In a heartfelt op-ed published on Wednesday, President Barack Obama urged Americans to fight for the equality that has slowly eroded since the Voting Rights Act was written into law 50 years ago.
“Congress must restore the Voting Rights Act. Our state leaders and legislature must make it easier — not harder — for more Americans to have their voices heard,” the president wrote in a letter to the editor for The New York Times Magazine. The president wrote the op-ed in part as response to the publication’s cover story recounting efforts to dissolve the law. “Above all, we must exercise our right as citizens to vote, for the truth is that too often we disenfranchise ourselves.”

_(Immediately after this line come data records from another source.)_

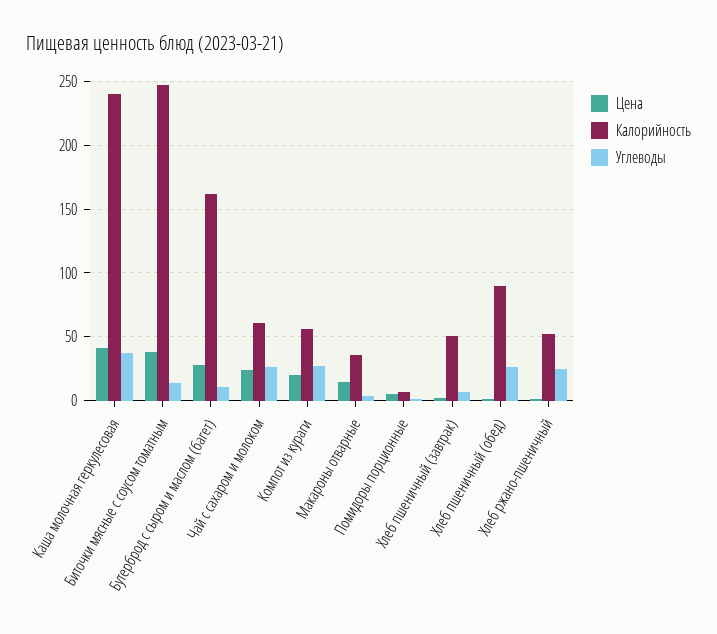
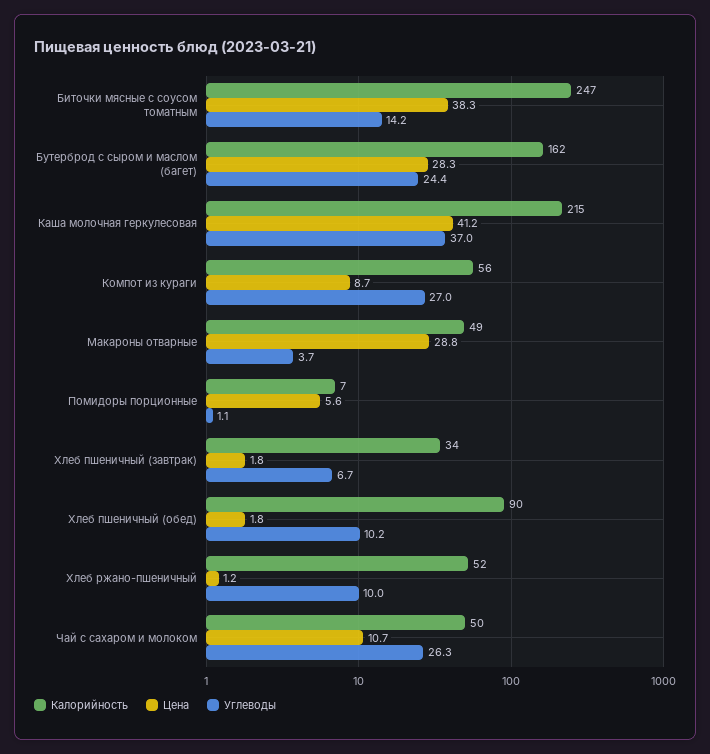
  {
    "Цена": {
      "Каша молочная геркулесовая": 41.2,
      "Биточки мясные с соусом томатным": 38.3,
      "Бутерброд с сыром и маслом (багет)": 28.3,
-     "Чай с сахаром и молоком": 25,
+     "Чай с сахаром и молоком": 10.7,
-     "Компот из кураги": 20,
+     "Компот из кураги": 8.7,
-     "Макароны отварные": 15,
+     "Макароны отварные": 28.8,
      "Помидоры порционные": 5.6,
      "Хлеб пшеничный (завтрак)": 1.8,
      "Хлеб пшеничный (обед)": 1.8,
      "Хлеб ржано-пшеничный": 1.2
    },
    "Калорийность": {
-     "Каша молочная геркулесовая": 240,
+     "Каша молочная геркулесовая": 215,
      "Биточки мясные с соусом томатным": 247,
      "Бутерброд с сыром и маслом (багет)": 162,
-     "Чай с сахаром и молоком": 60,
+     "Чай с сахаром и молоком": 50,
      "Компот из кураги": 56,
-     "Макароны отварные": 35,
+     "Макароны отварные": 49,
      "Помидоры порционные": 7,
-     "Хлеб пшеничный (завтрак)": 50,
+     "Хлеб пшеничный (завтрак)": 34,
      "Хлеб пшеничный (обед)": 90,
      "Хлеб ржано-пшеничный": 52
    },
    "Углеводы": {
      "Каша молочная геркулесовая": 37,
      "Биточки мясные с соусом томатным": 14.2,
-     "Бутерброд с сыром и маслом (багет)": 10,
+     "Бутерброд с сыром и маслом (багет)": 24.4,
      "Чай с сахаром и молоком": 26.3,
      "Компот из кураги": 27,
      "Макароны отварные": 3.7,
      "Помидоры порционные": 1.1,
      "Хлеб пшеничный (завтрак)": 6.7,
-     "Хлеб пшеничный (обед)": 25,
+     "Хлеб пшеничный (обед)": 10.2,
-     "Хлеб ржано-пшеничный": 25
+     "Хлеб ржано-пшеничный": 10
    }
  }

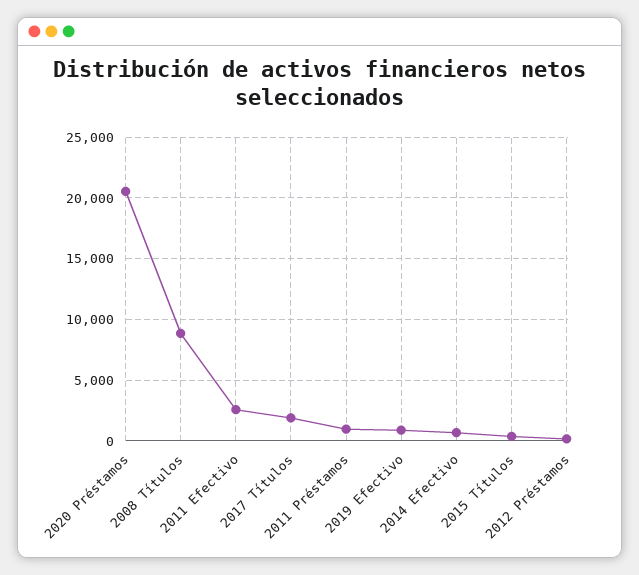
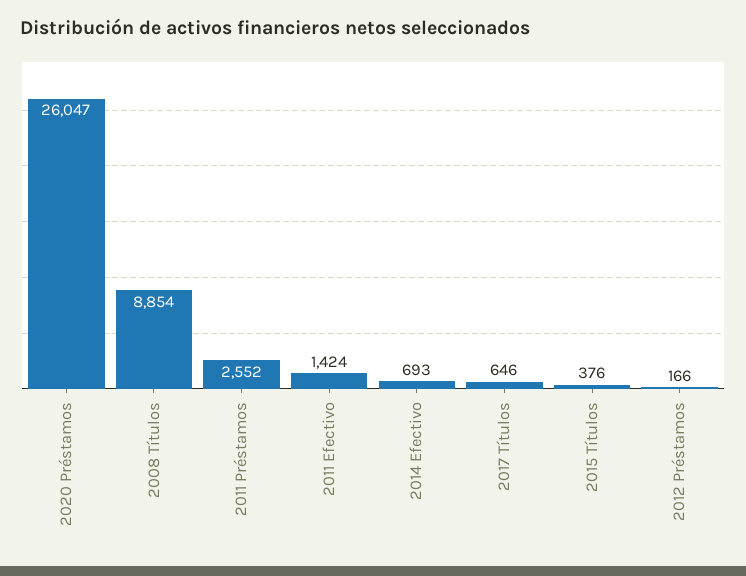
  {
-   "2020 Préstamos": 20500,
+   "2020 Préstamos": 26047,
    "2008 Títulos": 8854,
-   "2011 Efectivo": 2500,
+   "2011 Efectivo": 1424,
-   "2017 Títulos": 2000,
+   "2017 Títulos": 646,
-   "2011 Préstamos": 1000,
+   "2011 Préstamos": 2552,
-   "2019 Efectivo": 1000,
    "2014 Efectivo": 693,
    "2015 Títulos": 376,
    "2012 Préstamos": 166
  }

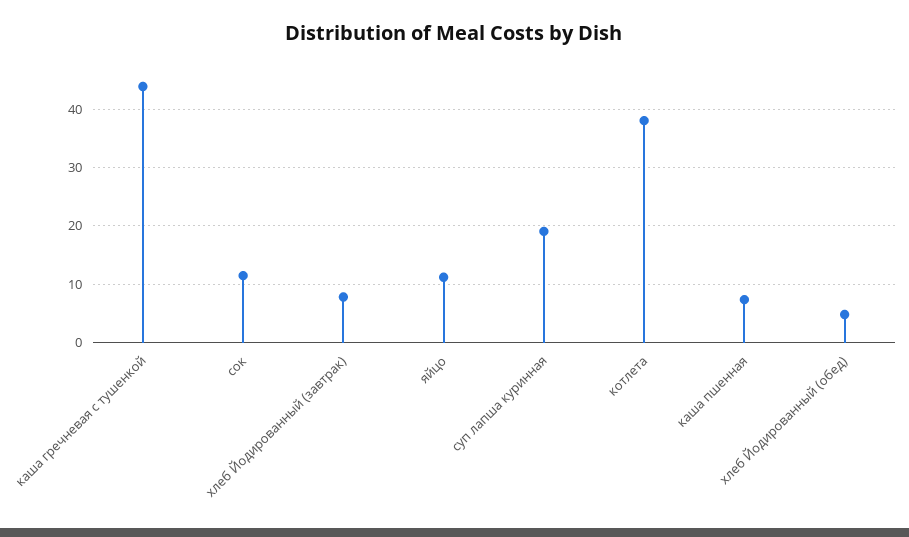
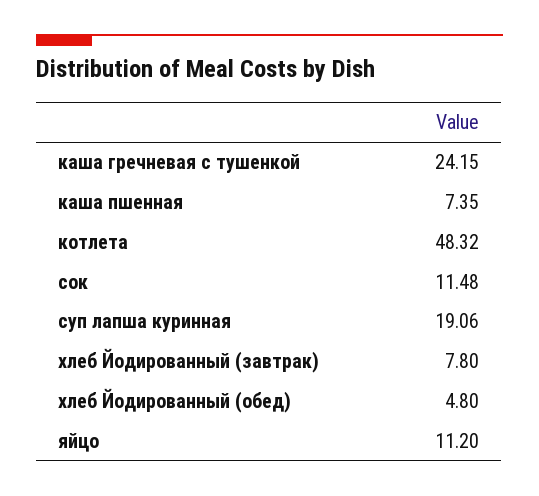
  {
-   "каша гречневая с тушенкой": 44,
+   "каша гречневая с тушенкой": 24.15,
    "сок": 11.48,
    "хлеб Йодированный (завтрак)": 7.8,
    "яйцо": 11.2,
    "суп лапша куринная": 19.06,
-   "котлета": 38,
+   "котлета": 48.32,
    "каша пшенная": 7.35,
    "хлеб Йодированный (обед)": 4.8
  }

The president’s letter is part of his recent push to encourage Congress to tackle voting rights legislation, two years after the Supreme Court overturned key portions of the Voting Rights Act of 1965, punting it back to Congress to rework the formula used to determine which states are forced to get court approval for new voting laws. Mired by gridlock, Congress has not taken up legislation to rework it, leaving the act gutted of its strongest enforcement mechanism. Meanwhile, more than a dozen states have passed new laws that voting rights advocates consider discriminatory.
“These efforts are not a sign that we have moved past the shameful history that led to the Voting Rights Act. Too often, they are rooted in that history,” the president wrote. “They remind us that progress does not come easy, but that it must be vigorously defended and built upon for ourselves and future generations.”
As the nation’s first black president, Obama added a unique and personal voice to the story.
“I am where I am today only because men and women like Rosanell Eaton refused to accept anything less than a full measure of equality. Their efforts made our country a better place,” he wrote. “It is now up to us to continue those efforts.”